Posted by: The hungry cyclist | September 17, 2010 at 12:33 PM
hi there, my 1st year for marrrow rum already at the airlock stage just waiting to bottle it around march time, but ive heard your only to drink a cherry glass full or the night will turn paer shaped. sounds good to me. im also making elderberry wine, cherry wine and black berry wine and i cant wait to drink them next year
Posted by: roxanne | October 08, 2010 at 08:59 PM
Hi,
I saw your book in Waterstones in Salisbury :) Also I'm impressed with the Meadowsweet detail - I have a huge patch of it spread across a small neglected meadow I'm slowly restoring.
Next summer I think I'm going to have a lot of interesting home brew... Cheers :)
Posted by: Daniel | October 28, 2010 at 10:58 AM
re marrow rum it says top up with warm water and add some yeast but how mutch warm water ????????????
tanks neil
Posted by: neil | December 26, 2010 at 02:02 PM
Hi, we had quite a few large marrows in our veg patch this year, and as we do not like wastage we have decided to convert them into marrow rum.
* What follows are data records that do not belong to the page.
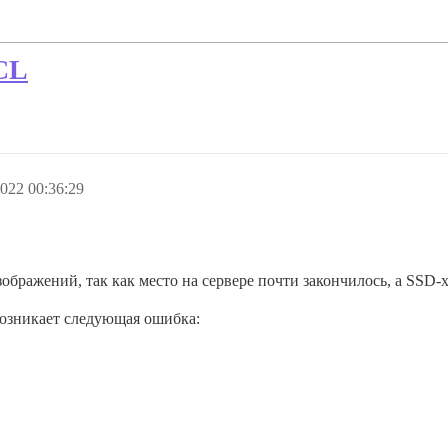
CL
022 00:36:29
ображений, так как место на сервере почти закончилось, а SSD
возникает следующая ошибка:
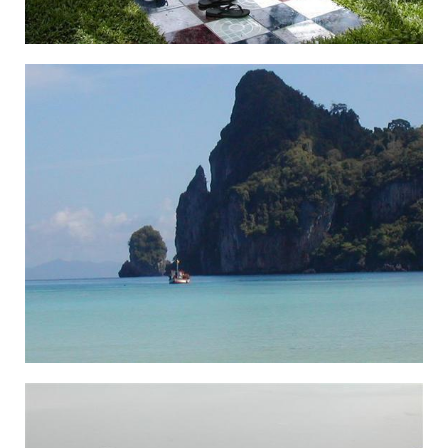
×¦×•×§×™× ×Ž×–×"×§×¨×™× ×Ž×”×™×, ×ª××™×Œ× ×".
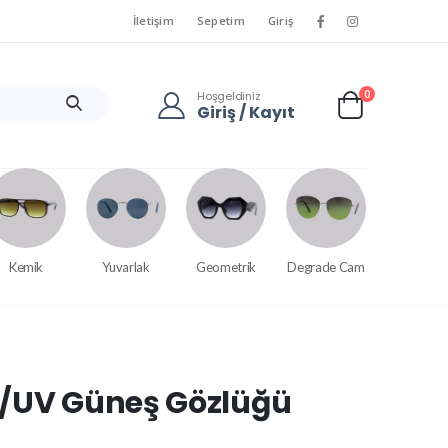
İletişim
Sepetim
Giriş
0
Hoşgeldiniz
Giriş / Kayıt
Kemik
Yuvarlak
Geometrik
Degrade Cam
e/UV Güneş Gözlüğü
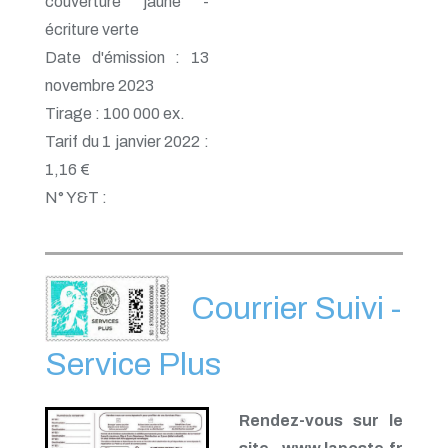
couverture jaune -
écriture verte
Date d'émission : 13
novembre 2023
Tirage : 100 000 ex.
Tarif du 1 janvier 2022 :
1,16 €
N° Y&T :
Courrier Suivi -
Service Plus
Rendez-vous sur le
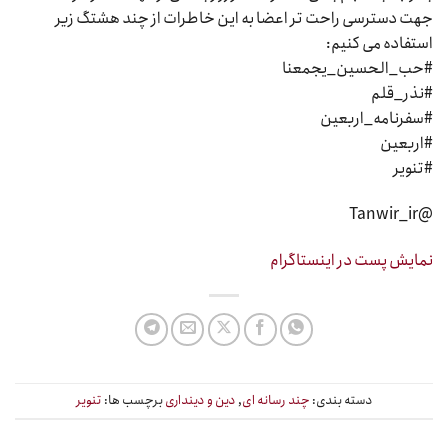
جهت دسترسی راحت تر اعضا به این خاطرات از چند هشتگ زیر
استفاده می کنیم:
#حب_الحسین_یجمعنا
#نذر_قلم
#سفرنامه_اربعین
#اربعین
#تنویر
@Tanwir_ir
نمایش پست در اینستاگرام
دسته بندی:
چند رسانه ای
,
دین و دینداری
برچسب ها:
تنویر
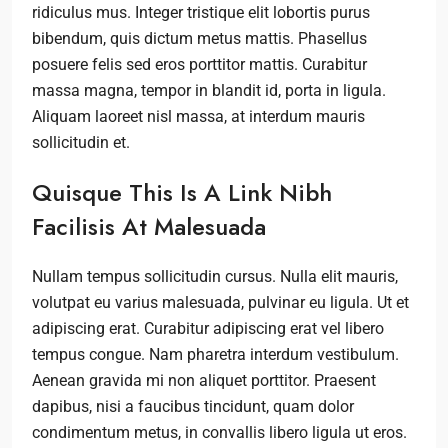
ridiculus mus. Integer tristique elit lobortis purus
bibendum, quis dictum metus mattis. Phasellus
posuere felis sed eros porttitor mattis. Curabitur
massa magna, tempor in blandit id, porta in ligula.
Aliquam laoreet nisl massa, at interdum mauris
sollicitudin et.
Quisque This Is A Link Nibh
Facilisis At Malesuada
Nullam tempus sollicitudin cursus. Nulla elit mauris,
volutpat eu varius malesuada, pulvinar eu ligula. Ut et
adipiscing erat. Curabitur adipiscing erat vel libero
tempus congue. Nam pharetra interdum vestibulum.
Aenean gravida mi non aliquet porttitor. Praesent
dapibus, nisi a faucibus tincidunt, quam dolor
condimentum metus, in convallis libero ligula ut eros.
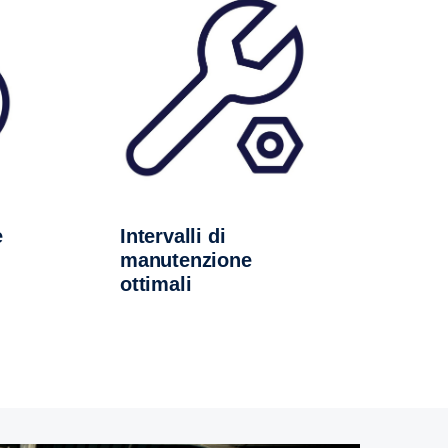
e
Intervalli di
manutenzione
ottimali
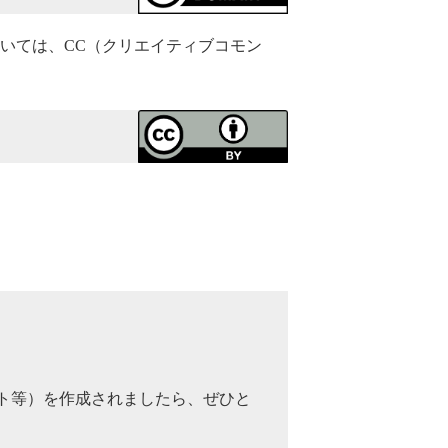
いては、CC（クリエイティブコモン
ト等）を作成されましたら、ぜひと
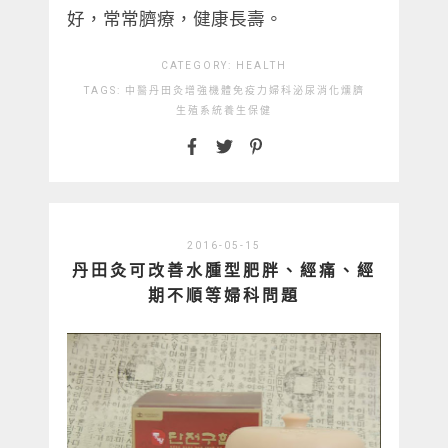
好，常常臍療，健康長壽。
CATEGORY:
HEALTH
TAGS:
中醫
丹田灸
增強機體免疫力
婦科
泌尿
消化
燻臍
生殖系統
養生保健
2016-05-15
丹田灸‏可改善水腫型肥胖、經痛、經
期不順等婦科問題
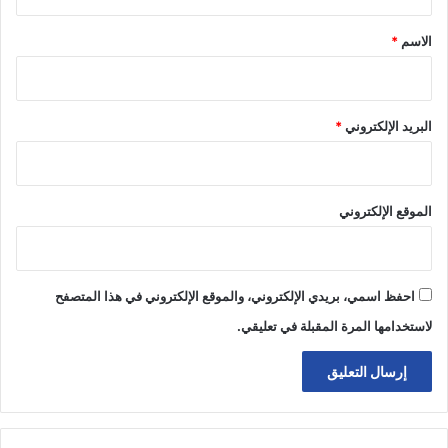
ق
*
الاسم
*
البريد الإلكتروني
*
الموقع الإلكتروني
احفظ اسمي، بريدي الإلكتروني، والموقع الإلكتروني في هذا المتصفح
لاستخدامها المرة المقبلة في تعليقي.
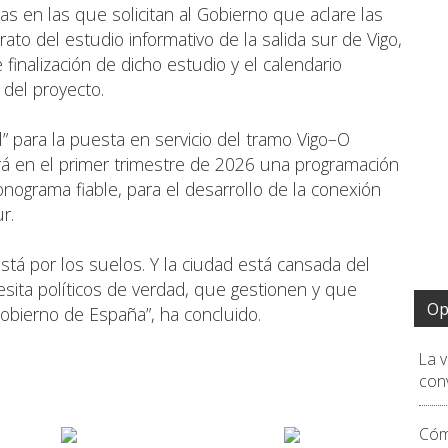
s en las que solicitan al Gobierno que aclare las
ato del estudio informativo de la salida sur de Vigo,
finalización de dicho estudio y el calendario
 del proyecto.
” para la puesta en servicio del tramo Vigo–O
ará en el primer trimestre de 2026 una programación
nograma fiable, para el desarrollo de la conexión
Sur.
stá por los suelos. Y la ciudad está cansada del
esita políticos de verdad, que gestionen y que
Op
obierno de España”, ha concluido.
La 
conv
Cóm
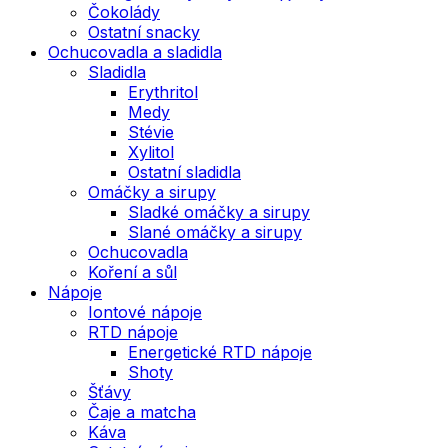
Čokolády
Ostatní snacky
Ochucovadla a sladidla
Sladidla
Erythritol
Medy
Stévie
Xylitol
Ostatní sladidla
Omáčky a sirupy
Sladké omáčky a sirupy
Slané omáčky a sirupy
Ochucovadla
Koření a sůl
Nápoje
Iontové nápoje
RTD nápoje
Energetické RTD nápoje
Shoty
Šťávy
Čaje a matcha
Káva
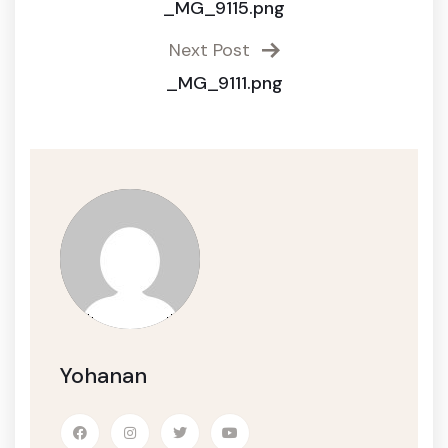
_MG_9115.png
Next Post
_MG_9111.png
Yohanan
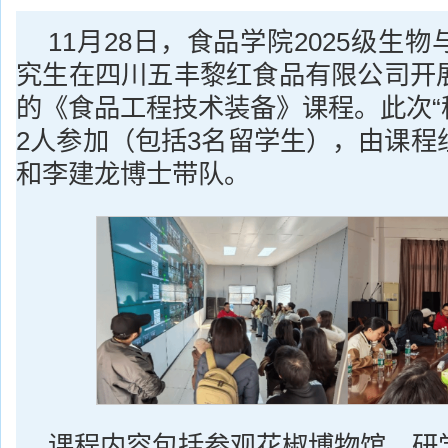
11月28日，食品学院2025级生
究生在四川五丰黎红食品有限公司开
的《食品工程技术装备》课程。此次“
2人参加（包括3名留学生），由课程
和李建龙博士带队。
课程内容包括参观花椒博物馆、研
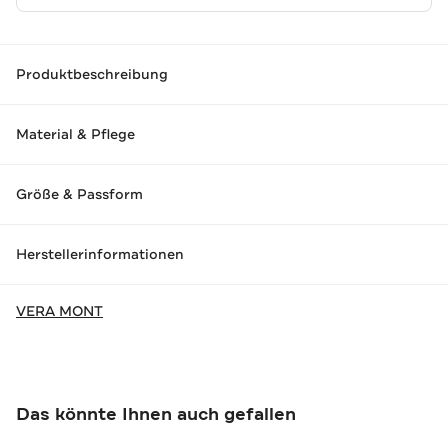
Produktbeschreibung
Material & Pflege
Größe & Passform
Herstellerinformationen
VERA MONT
Das könnte Ihnen auch gefallen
I had heard about marrow rum in the past and also melon rum too. Looking on the internet your page came up on the subject, and we now have two marrows busily dripping away with a further two ready to make some more once these first two have given up their contents. We are certainly looking forward to tasting the end result and we will let you know of the outcome. Many thanks for your recipe.